Abstract: Despite the substantial and rapidly advancing development of filter data structures — providing both fundamentally new capabilities and improved practical performance — the Bloom filter still remains the most prevalent AMQ for many applications in Bioinformatics. Why is this the case? In this talk, I will highlight some of the most common uses of the AMQ ADT in Bioinformatics and Computational Biology applications. I will describe how the Bloom filter has been used, and how it has, in several cases, been specialized for the type of sequencing data that arises in high-throughput genomics. I will attempt to identify ongoing challenges where filter data structures may prove instrumental, describe the properties that successful approaches to these problems might have, and argue that characteristics beyond those provided by the Bloom filter may be useful, or even essential.

Title: High-Performance Filters for GPUs (Prashant Pandey)

Abstract: Filters approximately store a set of items while trading off accuracy for space-efficiency and can address the limited memory on accelerators, such as GPUs. However, there is a lack of high-performance and feature-rich GPU filters as most advancements in filter research has focused on CPUs.

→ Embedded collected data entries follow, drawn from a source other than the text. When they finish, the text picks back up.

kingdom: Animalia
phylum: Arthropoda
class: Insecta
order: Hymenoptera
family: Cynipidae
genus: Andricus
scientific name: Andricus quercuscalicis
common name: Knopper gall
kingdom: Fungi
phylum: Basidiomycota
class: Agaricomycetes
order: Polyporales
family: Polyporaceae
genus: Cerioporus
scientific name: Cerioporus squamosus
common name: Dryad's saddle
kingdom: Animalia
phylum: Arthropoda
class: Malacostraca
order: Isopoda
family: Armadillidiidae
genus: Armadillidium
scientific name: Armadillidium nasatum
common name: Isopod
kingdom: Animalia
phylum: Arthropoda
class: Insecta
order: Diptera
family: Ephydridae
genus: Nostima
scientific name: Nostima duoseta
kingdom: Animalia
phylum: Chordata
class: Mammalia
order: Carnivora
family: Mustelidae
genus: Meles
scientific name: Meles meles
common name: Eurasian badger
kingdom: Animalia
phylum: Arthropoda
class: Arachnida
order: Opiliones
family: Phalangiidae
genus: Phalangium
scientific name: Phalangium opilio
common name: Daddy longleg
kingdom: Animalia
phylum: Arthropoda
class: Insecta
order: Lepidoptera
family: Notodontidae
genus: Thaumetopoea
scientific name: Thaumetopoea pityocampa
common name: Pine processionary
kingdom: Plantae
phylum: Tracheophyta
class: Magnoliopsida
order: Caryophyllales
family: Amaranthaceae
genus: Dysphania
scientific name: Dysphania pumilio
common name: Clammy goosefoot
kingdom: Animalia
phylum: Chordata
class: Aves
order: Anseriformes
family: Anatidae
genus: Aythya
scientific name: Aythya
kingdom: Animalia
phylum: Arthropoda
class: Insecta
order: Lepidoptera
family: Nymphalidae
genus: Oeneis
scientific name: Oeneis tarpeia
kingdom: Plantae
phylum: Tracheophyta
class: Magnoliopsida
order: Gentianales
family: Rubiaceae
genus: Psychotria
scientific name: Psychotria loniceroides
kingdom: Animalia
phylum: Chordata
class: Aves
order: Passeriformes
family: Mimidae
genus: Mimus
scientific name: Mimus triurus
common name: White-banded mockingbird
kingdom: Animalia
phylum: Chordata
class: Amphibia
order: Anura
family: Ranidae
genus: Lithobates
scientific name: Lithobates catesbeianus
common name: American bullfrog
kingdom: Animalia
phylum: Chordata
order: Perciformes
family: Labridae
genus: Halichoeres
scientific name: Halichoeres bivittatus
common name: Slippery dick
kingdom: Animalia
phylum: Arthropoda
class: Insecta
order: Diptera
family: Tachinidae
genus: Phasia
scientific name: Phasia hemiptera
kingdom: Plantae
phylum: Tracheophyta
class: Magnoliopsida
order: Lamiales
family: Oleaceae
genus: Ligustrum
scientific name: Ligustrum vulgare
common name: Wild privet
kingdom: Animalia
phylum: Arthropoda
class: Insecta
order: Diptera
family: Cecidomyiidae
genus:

In this talk, we explore the design space of filters with a goal to develop massively parallel, high performance, and feature rich filters for GPUs. We evaluate various filter designs in terms of performance, usability, and supported features and identify two filter designs that offer the right trade off in terms of performance, features, and usability. We present two new GPU-based filters, the TCF and GQF, that can be employed in various high performance data analytics applications. The TCF is a set membership filter and supports faster inserts and queries, whereas the GQF supports counting which comes at an additional performance cost. Both the GQF and TCF provide point and bulk insertion API and are designed to exploit the massive parallelism in the GPU without sacrificing usability and necessary features. The TCF and GQF are up to 4.4× and 1.4× faster than the previous GPU filters in our benchmarks and at the same time overcome the fundamental constraints in performance and usability in current GPU filters.

Code of Conduct

The workshop follows the ACM Policy on Harassment and Discrimination.